ERIC SYKES and his unlikely identical twin Hattie Jacques made me laugh. They still do. Like Laurel and Hardy, they perfected the art of producing moments of sheer comedy genius. All good things must come to an end, of course.
Hattie died in 1980 and last week Eric left to join her - I can just see him arriving at a heavenly 24 Sebastopol Terrace. Just the sort of dream sequence he might have included in his series, which ran from 1960 to 1965 and 1972 to 1979.
I met Eric in 1983. He toured to The King’s in Alan Ayckbourn’s Time and Time Again .
Afterwards, a queue stretched from the stage-door to Leven Street, waiting for a glimpse of the comedy legend.
Half an hour later, the queue diminished somewhat, he appeared in a silk smoking jacket, bottle of whisky and cigar in one hand, his glasses in the other.
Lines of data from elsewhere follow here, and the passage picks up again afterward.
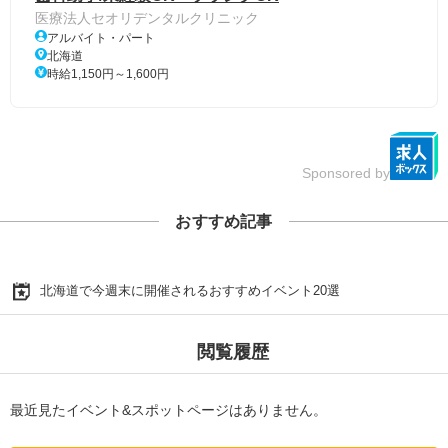
医療法人セオリデンタルクリニック
アルバイト・パート
北海道
時給1,150円～1,600円
Sponsored by
おすすめ記事
北海道で今週末に開催されるおすすめイベント20選
閲覧履歴
最近見たイベント&スポットページはありません。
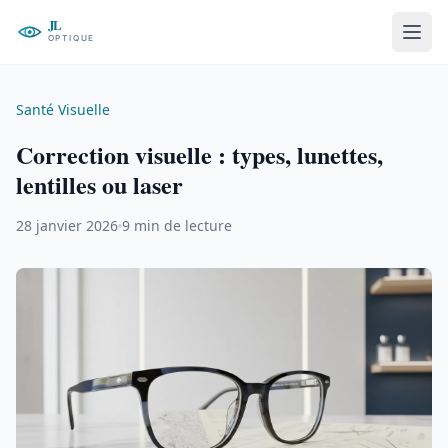
Santé Visuelle
Correction visuelle : types, lunettes,
lentilles ou laser
28 janvier 2026
9 min de lecture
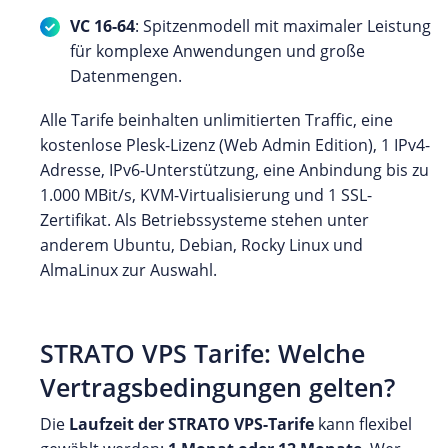
VC 16-64
: Spitzenmodell mit maximaler Leistung
für komplexe Anwendungen und große
Datenmengen.
Alle Tarife beinhalten unlimitierten Traffic, eine
kostenlose Plesk-Lizenz (Web Admin Edition), 1 IPv4-
Adresse, IPv6-Unterstützung, eine Anbindung bis zu
1.000 MBit/s, KVM-Virtualisierung und 1 SSL-
Zertifikat. Als Betriebssysteme stehen unter
anderem Ubuntu, Debian, Rocky Linux und
AlmaLinux zur Auswahl.
STRATO VPS Tarife: Welche
Vertragsbedingungen gelten?
Die
Laufzeit der STRATO VPS-Tarife
kann flexibel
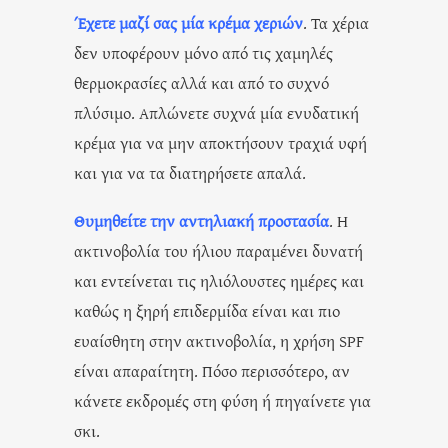
Έχετε μαζί σας μία κρέμα χεριών
. Τα χέρια
δεν υποφέρουν μόνο από τις χαμηλές
θερμοκρασίες αλλά και από το συχνό
πλύσιμο. Απλώνετε συχνά μία ενυδατική
κρέμα για να μην αποκτήσουν τραχιά υφή
και για να τα διατηρήσετε απαλά.
Θυμηθείτε την αντηλιακή προστασία
. Η
ακτινοβολία του ήλιου παραμένει δυνατή
και εντείνεται τις ηλιόλουστες ημέρες και
καθώς η ξηρή επιδερμίδα είναι και πιο
ευαίσθητη στην ακτινοβολία, η χρήση SPF
είναι απαραίτητη. Πόσο περισσότερο, αν
κάνετε εκδρομές στη φύση ή πηγαίνετε για
σκι.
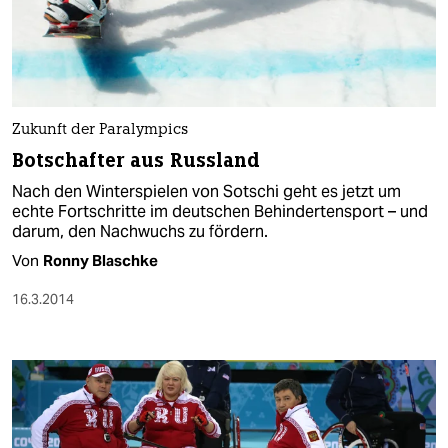
Zukunft der Paralympics
Botschafter aus Russland
Nach den Winterspielen von Sotschi geht es jetzt um
echte Fortschritte im deutschen Behindertensport – und
darum, den Nachwuchs zu fördern.
Von
Ronny Blaschke
16.3.2014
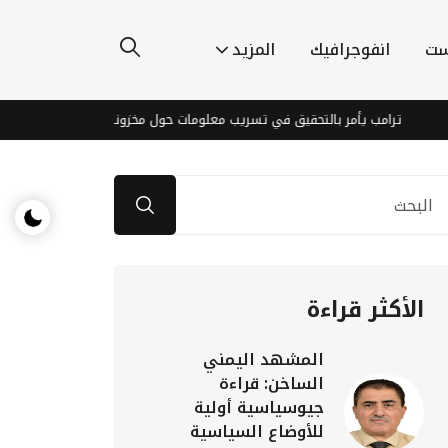
ست
انفوجرافيك
المزيد
ترامب يأمر بالتحقيق في تسريب معلومات حول مخزونات ذخيرة البنتاغون
الأكثر قراءة
المشهد اليمني
الساخن: قراءة
جيوسياسية أولية
للأوضاع السياسية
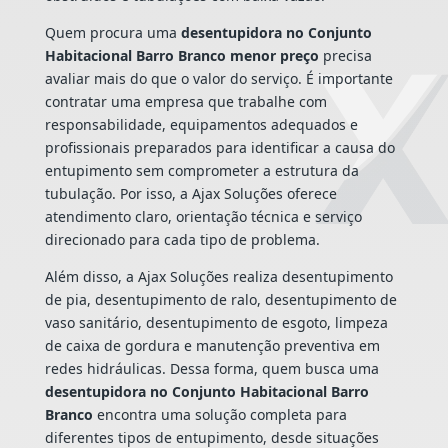
Quem procura uma
desentupidora no Conjunto
Habitacional Barro Branco menor preço
precisa
avaliar mais do que o valor do serviço. É importante
contratar uma empresa que trabalhe com
responsabilidade, equipamentos adequados e
profissionais preparados para identificar a causa do
entupimento sem comprometer a estrutura da
tubulação. Por isso, a Ajax Soluções oferece
atendimento claro, orientação técnica e serviço
direcionado para cada tipo de problema.
Além disso, a Ajax Soluções realiza desentupimento
de pia, desentupimento de ralo, desentupimento de
vaso sanitário, desentupimento de esgoto, limpeza
de caixa de gordura e manutenção preventiva em
redes hidráulicas. Dessa forma, quem busca uma
desentupidora no Conjunto Habitacional Barro
Branco
encontra uma solução completa para
diferentes tipos de entupimento, desde situações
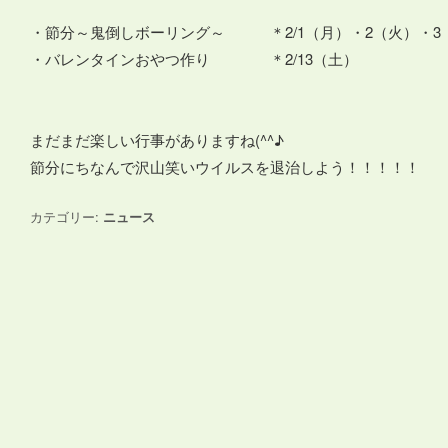
・節分～鬼倒しボーリング～ ＊2/1（月）・2（火）・3
・バレンタインおやつ作り ＊2/13（土）
まだまだ楽しい行事がありますね(^^♪
節分にちなんで沢山笑いウイルスを退治しよう！！！！！
カテゴリー:
ニュース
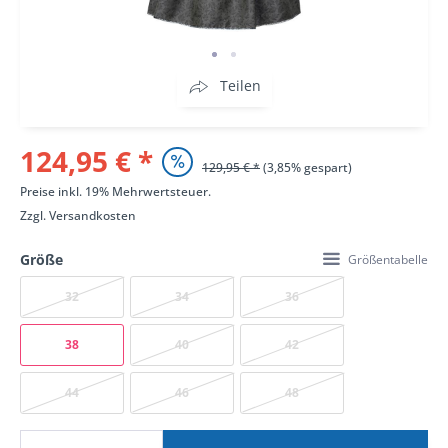
Teilen
124,95 € *
129,95 € *
(3,85% gespart)
Preise inkl. 19% Mehrwertsteuer.
Zzgl.
Versandkosten
Größe
Größentabelle
32
34
36
38
40
42
44
46
48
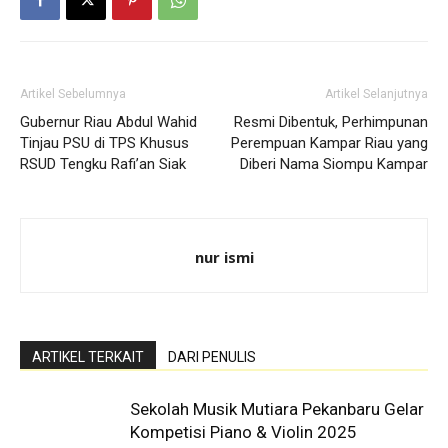
Artikel Sebelumnya
Artikel Selanjutnya
Gubernur Riau Abdul Wahid
Resmi Dibentuk, Perhimpunan
Tinjau PSU di TPS Khusus
Perempuan Kampar Riau yang
RSUD Tengku Rafi’an Siak
Diberi Nama Siompu Kampar
nur ismi
ARTIKEL TERKAIT
DARI PENULIS
Sekolah Musik Mutiara Pekanbaru Gelar
Kompetisi Piano & Violin 2025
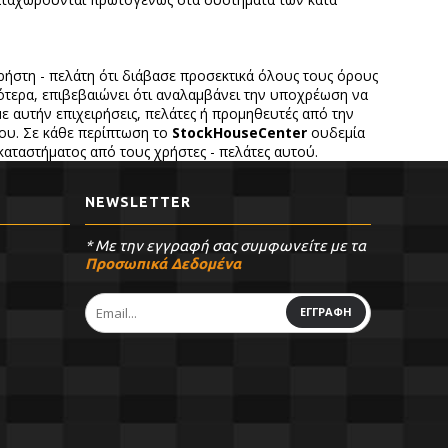
ήστη - πελάτη ότι διάβασε προσεκτικά όλους τους όρους
κότερα, επιβεβαιώνει ότι αναλαμβάνει την υποχρέωση να
με αυτήν επιχειρήσεις, πελάτες ή προμηθευτές από την
που. Σε κάθε περίπτωση το
StockHouseCenter
ουδεμία
αταστήματος από τους χρήστες - πελάτες αυτού.
NEWSLETTER
* Με την εγγραφή σας συμφωνείτε με τα
Προσωπικά Δεδομένα
ΕΓΓΡΑΦΗ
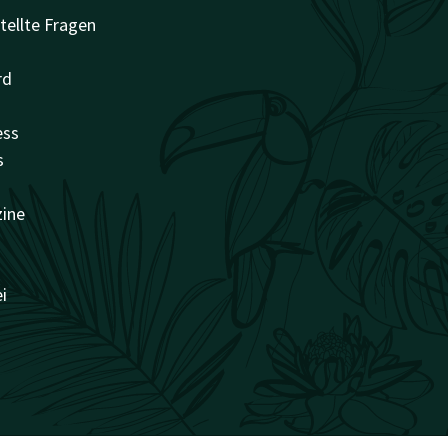
tellte Fragen
rd
ess
s
zine
i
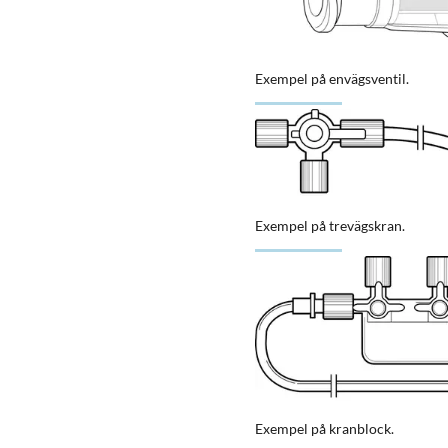
Exempel på envägsventil.
Exempel på trevägskran.
Exempel på kranblock.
His opening gambit was, ‘Just a minute, I need to put my glasses on to hear you.’ Deaf, his hearing aids were famously built into the arms of his specs.
He then invited everyone to join him in his dressing room for a whisky, chatting and signing programmes as he once more reduced the room to tears.
Even before that I had always felt an affinity with Eric, probably due to the fact we shared a birthday, albeit with a decade or four between us.
In 1986 I remember being over the moon when I spotted his cameo appearance as a stage-door keeper in the David Bowie movie Absolute Beginners and was reminded again of consumate skill as an actor in 2001 when he appeared with Nicole Kidman in The Others.
Although he was made a CBE in the 2004 Honours List, I find myself wondering why he was never knighted.
Sir Eric Sykes. Now that has a ring to it.